Читаем Инфраструктуры открытых ключей полностью

Протокол HTTP может обеспечить прозрачность размещения репозитория, а также может применяться для автоматической переадресации запроса к системе, в которой хранится необходимая информация. Широко распространена практика создания виртуальных web-серверов, которые фактически состоят из многих отдельных серверов. Поскольку все клиенты используют один и тот же хорошо известный URL (например, http://www.cnn.com), разные запросы могут обслуживаться разными серверами. Этот процесс прозрачен для клиента. Подобная схема позволяет администратору HTTP- репозитория выполнять масштабирование системы для обеспечения адекватной производительности и доступности. Если HTTP-сервер поддерживает протокол SSL или TLS с аутентификацией клиента, то может идентифицировать или аутентифицировать источник каждого запроса. В этом случае в PKI возможна реализация бизнес-модели оплаты за обслуживание запросов.

Однако функциональная совместимость является проблемой. Немногие программные продукты, реализующие работу удостоверяющих центров, имеют функции автоматического наполнения HTTP- репозитория сертификатами и списками САС.

Документ RFC 822 задает формат другого широко распространенного протокола передачи данных: протокола электронной почты [130]. Почти каждая компания имеет серверы электронной почты. Практически каждая клиентская система поддерживает электронную почту. Клиент может запросить сертификат или список САС через субъект или тело почтового сообщения. Сертификаты и списки САС могут быть возвращены как вложения в ответе на почтовое сообщение типа MIME, определенном в документе RFC 2585. Подобное решение привлекает своей простотой, однако почтовый репозиторий не обладает необходимыми свойствами.

Местонахождение репозитория не является прозрачным, поскольку доверяющие стороны всегда будут запрашивать информацию от одних и тех же почтовых серверов, указанных в сертификатах. Это не способствует решению проблем доступности или производительности. Функциональная совместимость также является проблемой, так как протокол электронной почты не интегрирован в качестве поддерживающего протокола в клиентские приложения PKI.

Удостоверяющие центры могут наполнять почтовый репозиторий за два шага. Источник каждого запроса достаточно легко аутентифицировать. Если запросы к репозиторию передаются в виде подписанных цифровой подписью сообщений электронной почты (например, S/MIME), репозиторий может аутентифицировать и лицо, обращающееся с запросом.
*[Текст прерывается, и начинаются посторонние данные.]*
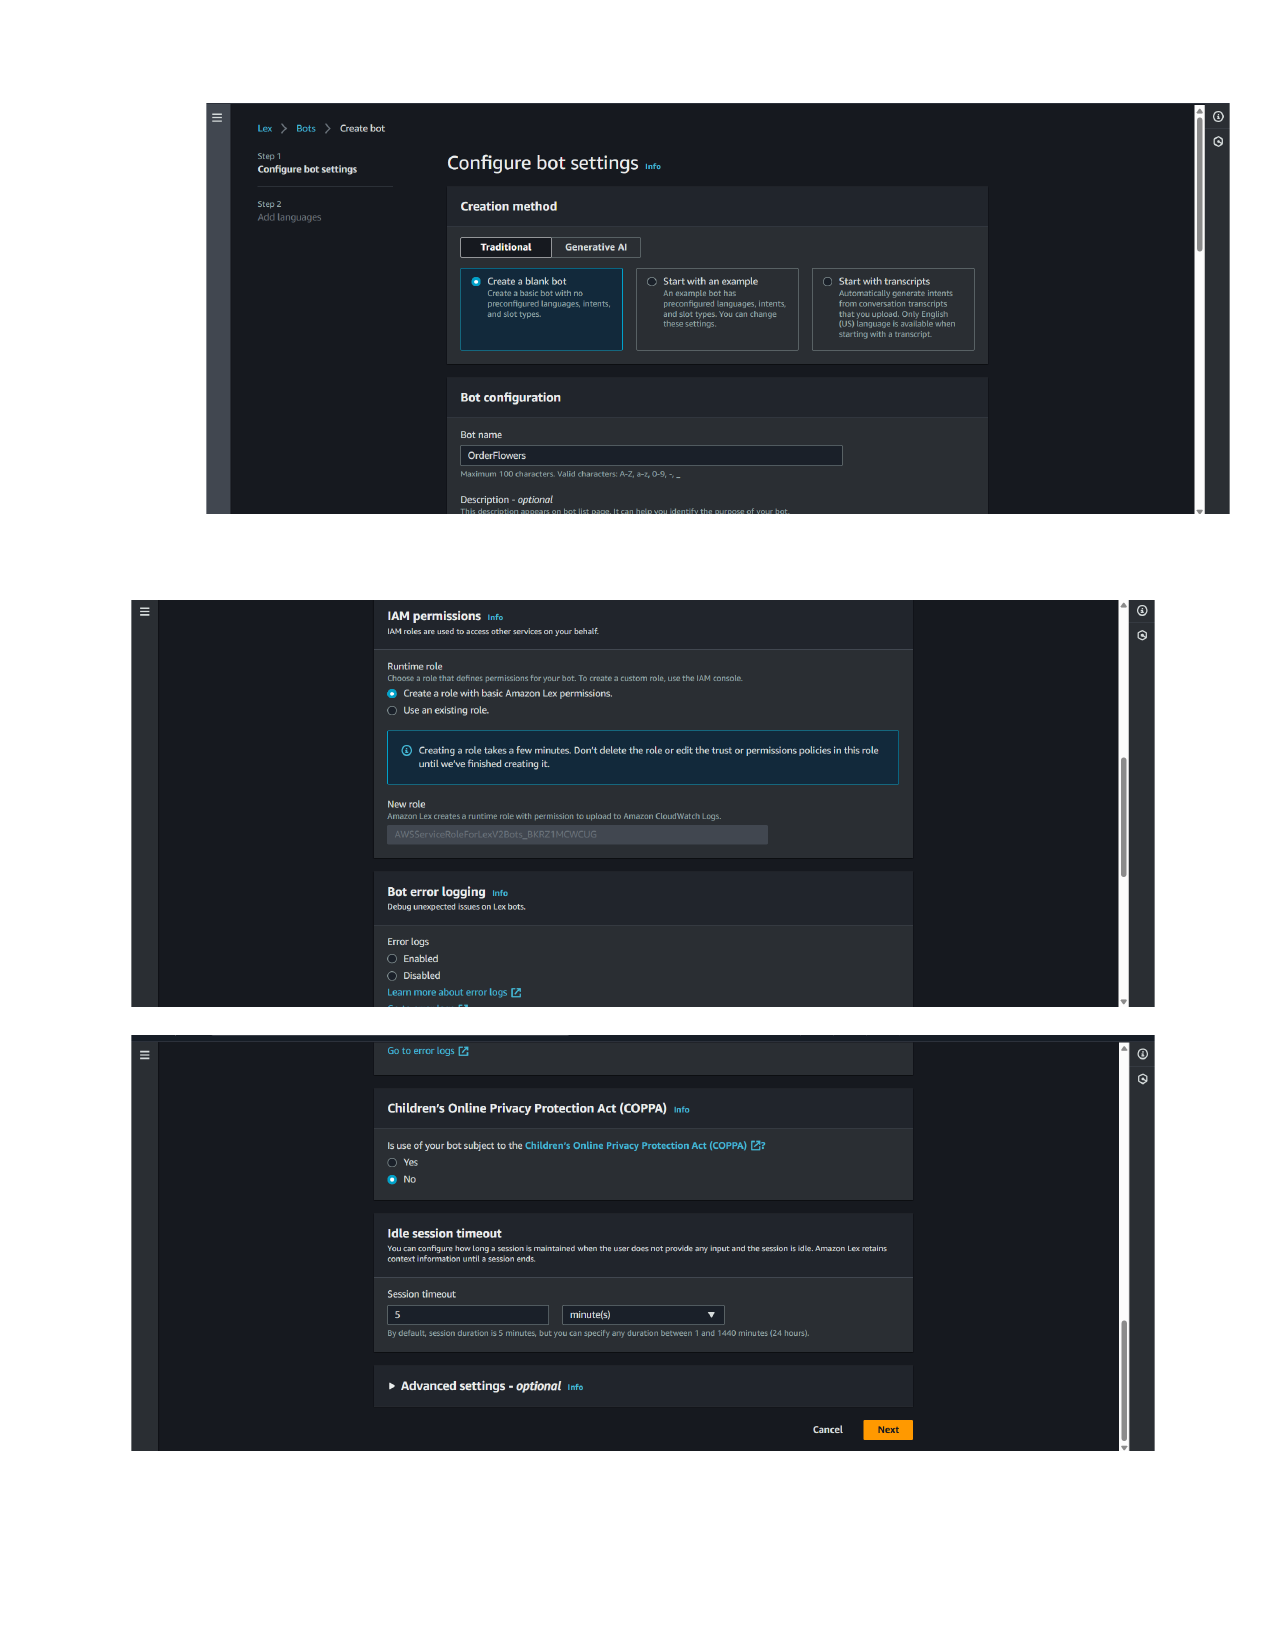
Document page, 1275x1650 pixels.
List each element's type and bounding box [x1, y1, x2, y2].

picture [131, 1035, 1155, 1451]
picture [206, 103, 1230, 514]
picture [131, 600, 1155, 1007]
Аутентификация позволяет поддерживать бизнес-модель оплаты за обслуживание запросов.

Пока не существует улучшенного стандарта распространения сертификатов и списков САС по электронной почте. В отсутствие правил образования имен и утвержденного протокола электронная почта не может использоваться в качестве основного механизма распространения сертификатов и списков САС. Однако передача последних версий списков САС по электронной почте очень удобна для пользователей.

Одной из наиболее удачных распределенных информационно-поисковых систем является система доменных имен (DNS) Интернета. Система DNS описывается в документах RFC 1034 [132] и RFC 1035 [133]. Документ RFC 1035 утверждает, что целью доменных имен является обеспечение такого механизма именования, чтобы имена могли использоваться разными хостами, локальными и глобальными сетями, семействами протоколов и организациями. Система DNS обеспечила реализацию этих целей, и исследователи постоянно ищут новые способы совершенствования ее возможностей.

Ведется много дискуссий о возможном использовании системы DNS для унификации многих разрозненных каталогов и разработке соответствующих протоколов доступа в помощь клиентам. Эта концепция требует новых типов данных, идентифицирующих репозиторий некоторого домена, а не предполагает использования системы DNS для транспортировки сертификатов и списков САС. Пусть, например, клиент обрабатывает сообщение электронной почты от домена alpha.com. Он должен создать запрос к системе DNS. Если бы в ответе указывался общий репозиторий для PKI компании "Альфа", это позволило бы упростить сертификаты, исключив из них указатели на местонахождение репозитория. Тогда можно было бы менять протоколы доступа к репозиторию PKI без повторного выпуска сертификатов. Эта идея пока не реализована, но организация IETF в качестве эксперимента начала процесс стандартизации данного подхода.